Unchanged behaviour of using a pretrained Model for QAT

fbernhar · November 30, 2023, 11:12am

I´m experiencing the same behaviour using QAT from scratch or loading a pretrained model.

qat_model = MLP(Ni=1, Nh=256, No=1,)

The MLP consist of:

QuantStub()
Linear()
DeQuantstub()
A non implemented activation function i try.

– repeated 5 times.

Load Model

qat_model.load_state_dict(torch.load(‘dict/model_state_dict.pt’, map_location=‘cpu’))
qat_model.train()

activation_bitwidth = 8 #whatever bit you want
bitwidth = 8 #whatever bit you want

fq_activation = torch.quantization.FakeQuantize.with_args(observer=torch.quantization.MinMaxObserver.with_args(
quant_min=0,
quant_max=2**activation_bitwidth-1,
dtype=torch.quint8,
qscheme=torch.per_tensor_affine,
reduce_range=False,))

fq_weights = torch.quantization.FakeQuantize.with_args(
observer = torch.quantization.MinMaxObserver.with_args(
quant_min=-(2 ** bitwidth) // 2,
quant_max=(2 ** bitwidth) // 2 - 1,
dtype=torch.qint8,
qscheme=torch.per_tensor_symmetric,
reduce_range=False,))

intB_qat_qconfig = torch.quantization.QConfig(activation= fq_activation,weight = fq_weights)
qat_model.qconfig = intB_qat_qconfig
torch.ao.quantization.prepare_qat(qat_model, inplace=True)

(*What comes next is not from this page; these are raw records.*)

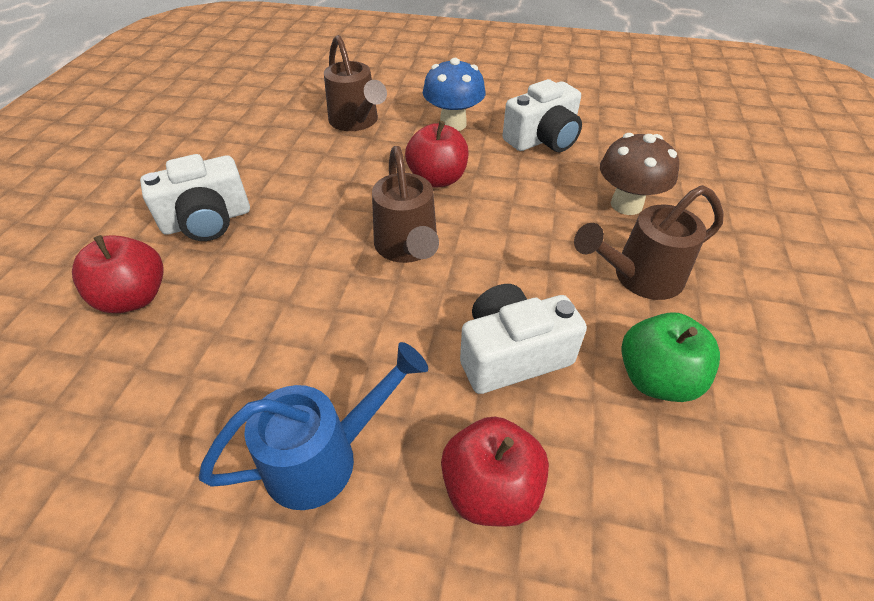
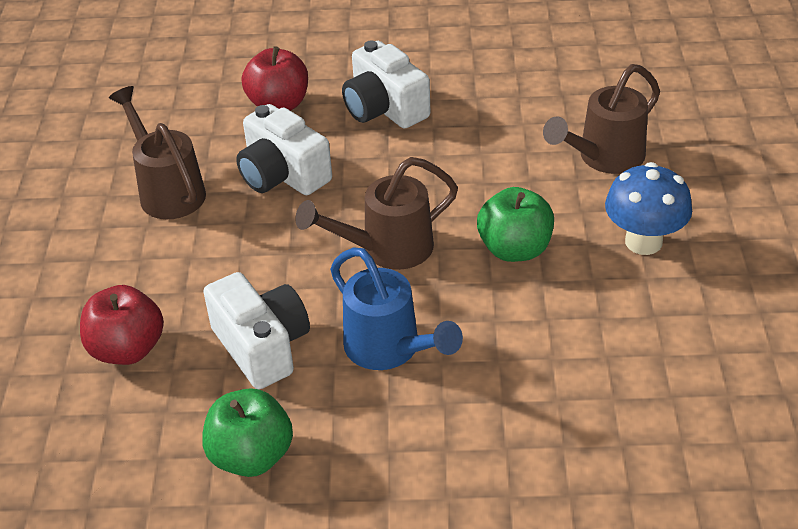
camera: 80 degrees right, 5 degrees down
blue watering can [199,342,428,510] -> blue watering can moved to [330,247,463,370]
red apple [405,121,469,188] -> green apple [477,187,554,262]
white camera [503,79,582,152] -> white camera moved to [236,104,332,195]
brown watering can [574,185,723,300] -> brown watering can moved to [109,86,206,219]
brown mushroom [600,133,679,215] -> none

The loss function is similar with and without the quat_model.load_state_dict, it feels like the weighs are overwritten.

jerryzh168 · December 15, 2023, 10:23pm

how did you get the initial state_dict? ‘dict/model_state_dict.pt’?

and for the case that you don’t load from state_dict, what is the weight for original fp32 model before QAT prepare? is it random weights?